Ria smiled. “Despair.”
She clapped, and down below, a door opened. Robed men led a young, naked man, and Vlad Li Tam knew him.
It was Ru, the thirteenth son of Vlad’s twentieth. Thirty years old last month, he realized. The men brought him to the table, and though the young man was silent, the terror was evident upon his face. As they began strapping him down, Vlad Li Tam opened his mouth to shout.
Ria placed a hand over his mouth. “You are here to listen,” she said, “not to speak.” She removed her hand at his nod. “And you are here to watch.” Here, her smile widened. “Close your eyes even once and I will cut away your eyelids.”

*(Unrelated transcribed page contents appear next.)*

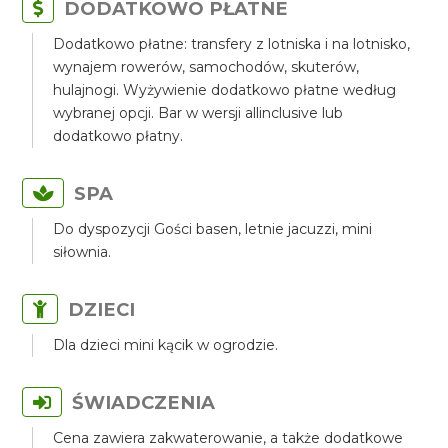
DODATKOWO PŁATNE
Dodatkowo płatne: transfery z lotniska i na lotnisko,
wynajem rowerów, samochodów, skuterów,
hulajnogi. Wyżywienie dodatkowo płatne według
wybranej opcji. Bar w wersji allinclusive lub
dodatkowo płatny.
SPA
Do dyspozycji Gości basen, letnie jacuzzi, mini
siłownia.
DZIECI
Dla dzieci mini kącik w ogrodzie.
ŚWIADCZENIA
Cena zawiera zakwaterowanie, a także dodatkowe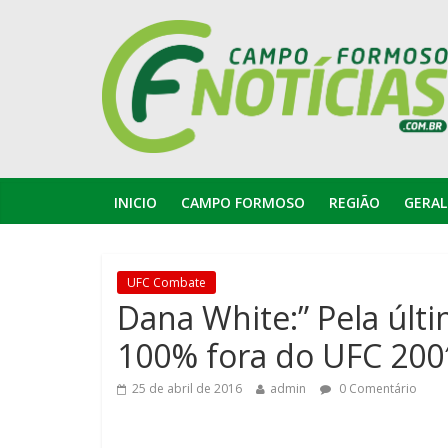
INICIO
CAMPO FORMOSO
REGIÃO
GERAL
UFC Combate
Dana White:” Pela últ
100% fora do UFC 200
25 de abril de 2016
admin
0 Comentário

Vlad Li Tam swallowed and forced his eyes to those of his grandson. He watched bravery ignite in the young man’s eyes, and he nodded once, slowly.
And it seemed as if the eyes shouted back love.
The cutter, robed in crimson, approached the table.
Carefully, he selected his first knife, and Vlad Li Tam felt his heart pound in his temples and smelled iron mixed with his own cold sweat.
The cutter started his work, and Vlad Li Tam watched, his eyes never leaving his grandson’s, even when the screaming started, even when the body shook and jumped as the blood-catchers filled beneath the cutting knives.
Time moved past him, slow and heavy and loud.
He watched and swallowed the sobs that overcame him, tasting the salt of his tears as they rolled down his cheeks and into his open mouth. His father had taught him some measure of detachment for their family’s work in the Named Lands, and that skill had served him when it came to sending his children out like arrows to find their mark in the world. He’d sacrificed hundreds of lives, most from his own family.
But here, he made no difficult sacrifice to lay the foundation of some great intrigue or strategy-here, he had no decision to make whatsoever. It was a matter of keeping his eyes upon his grandson and watching him twist and buck against the blades.